_WHAT IS REQUIRED_:
Look below for lines that hold the string "оплату" and copy each one.
------ EXTRACTED ENTRIES ------
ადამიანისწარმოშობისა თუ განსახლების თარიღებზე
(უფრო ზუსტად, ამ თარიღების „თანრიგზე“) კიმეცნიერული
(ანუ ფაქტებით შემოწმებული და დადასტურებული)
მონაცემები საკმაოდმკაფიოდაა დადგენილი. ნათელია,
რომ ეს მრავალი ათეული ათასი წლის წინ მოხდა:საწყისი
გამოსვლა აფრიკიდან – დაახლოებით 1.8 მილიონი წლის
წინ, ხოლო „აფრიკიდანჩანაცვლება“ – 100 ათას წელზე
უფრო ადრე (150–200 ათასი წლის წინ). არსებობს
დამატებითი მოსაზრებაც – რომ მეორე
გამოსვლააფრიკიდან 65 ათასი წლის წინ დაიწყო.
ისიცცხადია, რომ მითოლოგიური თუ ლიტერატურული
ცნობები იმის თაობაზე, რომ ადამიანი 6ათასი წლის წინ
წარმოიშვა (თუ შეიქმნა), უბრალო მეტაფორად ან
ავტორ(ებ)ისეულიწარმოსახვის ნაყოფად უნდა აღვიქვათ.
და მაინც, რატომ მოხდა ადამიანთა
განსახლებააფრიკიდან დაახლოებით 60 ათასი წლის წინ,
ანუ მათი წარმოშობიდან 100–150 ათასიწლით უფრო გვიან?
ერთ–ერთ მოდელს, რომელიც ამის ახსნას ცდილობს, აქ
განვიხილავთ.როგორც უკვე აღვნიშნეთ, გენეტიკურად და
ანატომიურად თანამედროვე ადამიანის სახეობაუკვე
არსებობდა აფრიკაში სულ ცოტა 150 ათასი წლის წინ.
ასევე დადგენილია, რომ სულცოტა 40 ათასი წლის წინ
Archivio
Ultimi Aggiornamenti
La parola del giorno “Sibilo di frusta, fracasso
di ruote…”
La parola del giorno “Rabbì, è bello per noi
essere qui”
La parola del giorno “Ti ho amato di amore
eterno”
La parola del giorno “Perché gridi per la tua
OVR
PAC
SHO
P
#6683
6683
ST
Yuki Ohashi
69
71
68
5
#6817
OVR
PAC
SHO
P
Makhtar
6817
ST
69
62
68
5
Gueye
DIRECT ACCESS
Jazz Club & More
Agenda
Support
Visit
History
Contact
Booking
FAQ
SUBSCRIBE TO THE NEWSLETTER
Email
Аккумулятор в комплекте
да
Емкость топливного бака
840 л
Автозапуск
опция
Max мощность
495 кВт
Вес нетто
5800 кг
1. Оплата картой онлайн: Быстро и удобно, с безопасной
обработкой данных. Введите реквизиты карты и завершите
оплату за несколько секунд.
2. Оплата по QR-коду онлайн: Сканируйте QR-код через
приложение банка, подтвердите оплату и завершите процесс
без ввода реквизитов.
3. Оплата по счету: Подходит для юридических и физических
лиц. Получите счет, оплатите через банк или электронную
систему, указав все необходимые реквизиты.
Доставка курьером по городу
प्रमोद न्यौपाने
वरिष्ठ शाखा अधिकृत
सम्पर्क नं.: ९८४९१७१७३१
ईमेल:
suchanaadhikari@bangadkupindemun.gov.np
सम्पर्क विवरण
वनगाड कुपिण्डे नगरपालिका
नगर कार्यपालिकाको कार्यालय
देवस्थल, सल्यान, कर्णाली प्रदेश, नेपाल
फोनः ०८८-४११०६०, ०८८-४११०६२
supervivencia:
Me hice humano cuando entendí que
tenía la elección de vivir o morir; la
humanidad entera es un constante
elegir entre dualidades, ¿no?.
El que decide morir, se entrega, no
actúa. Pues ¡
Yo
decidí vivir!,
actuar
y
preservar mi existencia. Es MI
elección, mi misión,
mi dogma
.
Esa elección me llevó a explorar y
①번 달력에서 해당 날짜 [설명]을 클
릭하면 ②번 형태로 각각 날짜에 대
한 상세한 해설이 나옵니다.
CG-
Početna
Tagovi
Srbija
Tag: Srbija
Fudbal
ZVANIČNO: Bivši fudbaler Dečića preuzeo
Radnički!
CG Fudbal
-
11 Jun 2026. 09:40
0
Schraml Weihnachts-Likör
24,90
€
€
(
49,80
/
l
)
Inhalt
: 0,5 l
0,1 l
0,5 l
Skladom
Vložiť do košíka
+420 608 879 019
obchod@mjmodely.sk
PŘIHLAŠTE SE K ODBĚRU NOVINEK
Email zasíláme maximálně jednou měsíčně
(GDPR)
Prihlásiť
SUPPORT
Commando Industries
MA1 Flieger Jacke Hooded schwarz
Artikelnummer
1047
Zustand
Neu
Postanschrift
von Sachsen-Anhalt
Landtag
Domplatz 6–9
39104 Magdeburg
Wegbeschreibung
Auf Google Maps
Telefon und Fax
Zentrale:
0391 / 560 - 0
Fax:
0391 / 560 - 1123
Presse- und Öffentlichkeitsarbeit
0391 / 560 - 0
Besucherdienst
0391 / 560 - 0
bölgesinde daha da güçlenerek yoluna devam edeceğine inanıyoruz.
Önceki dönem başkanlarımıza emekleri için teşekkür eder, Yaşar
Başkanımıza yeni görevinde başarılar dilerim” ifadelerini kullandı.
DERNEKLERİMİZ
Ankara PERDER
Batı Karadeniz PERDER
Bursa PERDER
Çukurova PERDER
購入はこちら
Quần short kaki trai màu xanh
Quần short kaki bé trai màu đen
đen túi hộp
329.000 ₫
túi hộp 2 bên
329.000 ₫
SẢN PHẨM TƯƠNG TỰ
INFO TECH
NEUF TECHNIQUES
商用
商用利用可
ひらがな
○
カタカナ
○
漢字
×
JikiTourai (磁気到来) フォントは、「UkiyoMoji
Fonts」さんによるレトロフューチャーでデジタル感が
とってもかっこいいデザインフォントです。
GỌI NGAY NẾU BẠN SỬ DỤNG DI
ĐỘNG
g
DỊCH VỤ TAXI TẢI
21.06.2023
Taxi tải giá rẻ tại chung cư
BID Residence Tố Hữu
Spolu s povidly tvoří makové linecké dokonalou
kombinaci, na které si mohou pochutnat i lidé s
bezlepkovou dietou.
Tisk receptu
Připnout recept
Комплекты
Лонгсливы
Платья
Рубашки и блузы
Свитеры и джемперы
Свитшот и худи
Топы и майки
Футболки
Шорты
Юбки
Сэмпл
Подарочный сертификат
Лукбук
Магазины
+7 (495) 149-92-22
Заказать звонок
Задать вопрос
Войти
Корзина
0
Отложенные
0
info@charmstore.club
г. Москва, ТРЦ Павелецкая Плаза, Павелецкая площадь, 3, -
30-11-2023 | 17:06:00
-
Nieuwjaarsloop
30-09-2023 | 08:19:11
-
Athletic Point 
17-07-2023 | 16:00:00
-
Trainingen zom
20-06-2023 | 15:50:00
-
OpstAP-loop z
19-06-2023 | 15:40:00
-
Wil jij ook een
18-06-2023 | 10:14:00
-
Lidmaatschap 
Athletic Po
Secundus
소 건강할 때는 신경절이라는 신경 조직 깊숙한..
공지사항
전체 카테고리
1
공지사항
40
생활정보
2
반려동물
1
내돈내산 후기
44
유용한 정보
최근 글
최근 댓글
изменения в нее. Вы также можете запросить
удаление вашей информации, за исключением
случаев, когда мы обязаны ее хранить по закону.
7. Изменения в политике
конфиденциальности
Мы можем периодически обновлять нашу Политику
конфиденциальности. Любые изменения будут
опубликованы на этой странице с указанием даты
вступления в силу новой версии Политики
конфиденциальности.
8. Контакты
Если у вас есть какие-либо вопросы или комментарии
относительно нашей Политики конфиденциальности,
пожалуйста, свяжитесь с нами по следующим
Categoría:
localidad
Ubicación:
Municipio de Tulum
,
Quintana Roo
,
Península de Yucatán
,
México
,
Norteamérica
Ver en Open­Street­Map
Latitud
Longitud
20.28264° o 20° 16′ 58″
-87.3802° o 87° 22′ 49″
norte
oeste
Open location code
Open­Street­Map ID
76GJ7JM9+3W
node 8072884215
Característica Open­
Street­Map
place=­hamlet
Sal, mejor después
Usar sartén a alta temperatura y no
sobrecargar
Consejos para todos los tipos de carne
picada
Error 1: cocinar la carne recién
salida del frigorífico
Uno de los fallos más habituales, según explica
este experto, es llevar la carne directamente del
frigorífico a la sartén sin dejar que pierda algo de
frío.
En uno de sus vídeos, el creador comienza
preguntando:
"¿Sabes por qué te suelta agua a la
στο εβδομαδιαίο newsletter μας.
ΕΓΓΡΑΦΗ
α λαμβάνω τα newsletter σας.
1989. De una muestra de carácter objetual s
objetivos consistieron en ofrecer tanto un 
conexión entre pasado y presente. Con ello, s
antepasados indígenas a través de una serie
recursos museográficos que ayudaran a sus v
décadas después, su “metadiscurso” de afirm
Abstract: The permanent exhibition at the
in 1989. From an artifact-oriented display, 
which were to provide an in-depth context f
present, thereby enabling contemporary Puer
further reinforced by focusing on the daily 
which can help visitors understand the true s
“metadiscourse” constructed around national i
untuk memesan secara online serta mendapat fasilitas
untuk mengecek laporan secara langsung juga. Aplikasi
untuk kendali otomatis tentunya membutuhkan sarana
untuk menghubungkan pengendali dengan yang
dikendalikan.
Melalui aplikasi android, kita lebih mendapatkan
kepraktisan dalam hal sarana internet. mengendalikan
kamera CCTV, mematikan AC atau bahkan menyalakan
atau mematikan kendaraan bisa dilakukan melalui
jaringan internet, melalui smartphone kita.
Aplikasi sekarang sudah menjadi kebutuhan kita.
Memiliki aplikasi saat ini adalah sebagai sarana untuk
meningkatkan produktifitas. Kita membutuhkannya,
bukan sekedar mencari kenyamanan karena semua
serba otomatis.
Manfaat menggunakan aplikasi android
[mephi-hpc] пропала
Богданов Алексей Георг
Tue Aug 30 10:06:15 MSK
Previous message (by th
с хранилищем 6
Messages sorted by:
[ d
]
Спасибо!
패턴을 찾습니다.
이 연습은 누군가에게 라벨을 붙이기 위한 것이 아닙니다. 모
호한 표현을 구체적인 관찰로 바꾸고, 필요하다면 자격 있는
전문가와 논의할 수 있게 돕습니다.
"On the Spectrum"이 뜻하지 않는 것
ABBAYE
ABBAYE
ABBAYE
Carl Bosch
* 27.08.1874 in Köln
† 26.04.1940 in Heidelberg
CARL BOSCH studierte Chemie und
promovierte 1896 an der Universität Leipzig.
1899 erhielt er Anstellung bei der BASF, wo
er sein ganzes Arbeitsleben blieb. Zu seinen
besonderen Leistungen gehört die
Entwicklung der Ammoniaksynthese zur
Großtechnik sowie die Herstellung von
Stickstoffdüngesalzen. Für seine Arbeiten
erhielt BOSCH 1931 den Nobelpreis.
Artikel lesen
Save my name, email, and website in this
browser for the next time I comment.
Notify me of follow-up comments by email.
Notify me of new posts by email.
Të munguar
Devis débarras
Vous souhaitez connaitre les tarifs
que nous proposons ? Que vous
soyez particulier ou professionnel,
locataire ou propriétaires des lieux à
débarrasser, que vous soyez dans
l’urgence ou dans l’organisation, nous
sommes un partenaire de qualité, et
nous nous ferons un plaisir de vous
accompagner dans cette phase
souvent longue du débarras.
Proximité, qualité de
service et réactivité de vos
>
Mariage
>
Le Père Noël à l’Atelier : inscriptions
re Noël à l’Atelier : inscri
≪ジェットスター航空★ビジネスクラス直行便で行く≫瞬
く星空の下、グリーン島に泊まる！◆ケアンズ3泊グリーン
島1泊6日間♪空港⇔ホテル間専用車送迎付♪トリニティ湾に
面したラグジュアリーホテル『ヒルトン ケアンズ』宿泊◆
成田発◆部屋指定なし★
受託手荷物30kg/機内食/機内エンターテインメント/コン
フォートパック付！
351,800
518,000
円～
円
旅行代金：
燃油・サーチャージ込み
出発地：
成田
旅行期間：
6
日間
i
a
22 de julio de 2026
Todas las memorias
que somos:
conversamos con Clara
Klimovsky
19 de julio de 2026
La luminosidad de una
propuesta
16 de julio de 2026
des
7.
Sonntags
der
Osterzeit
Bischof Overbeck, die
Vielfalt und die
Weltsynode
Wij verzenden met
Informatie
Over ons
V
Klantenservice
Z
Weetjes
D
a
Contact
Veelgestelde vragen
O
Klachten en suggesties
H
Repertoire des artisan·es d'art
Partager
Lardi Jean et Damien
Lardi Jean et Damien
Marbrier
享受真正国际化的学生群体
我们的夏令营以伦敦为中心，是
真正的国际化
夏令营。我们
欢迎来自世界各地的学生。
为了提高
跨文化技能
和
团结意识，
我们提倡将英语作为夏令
------
_EXERCISE ANSWER_:
оплату за несколько секунд.
приложение банка, подтвердите оплату и завершите процесс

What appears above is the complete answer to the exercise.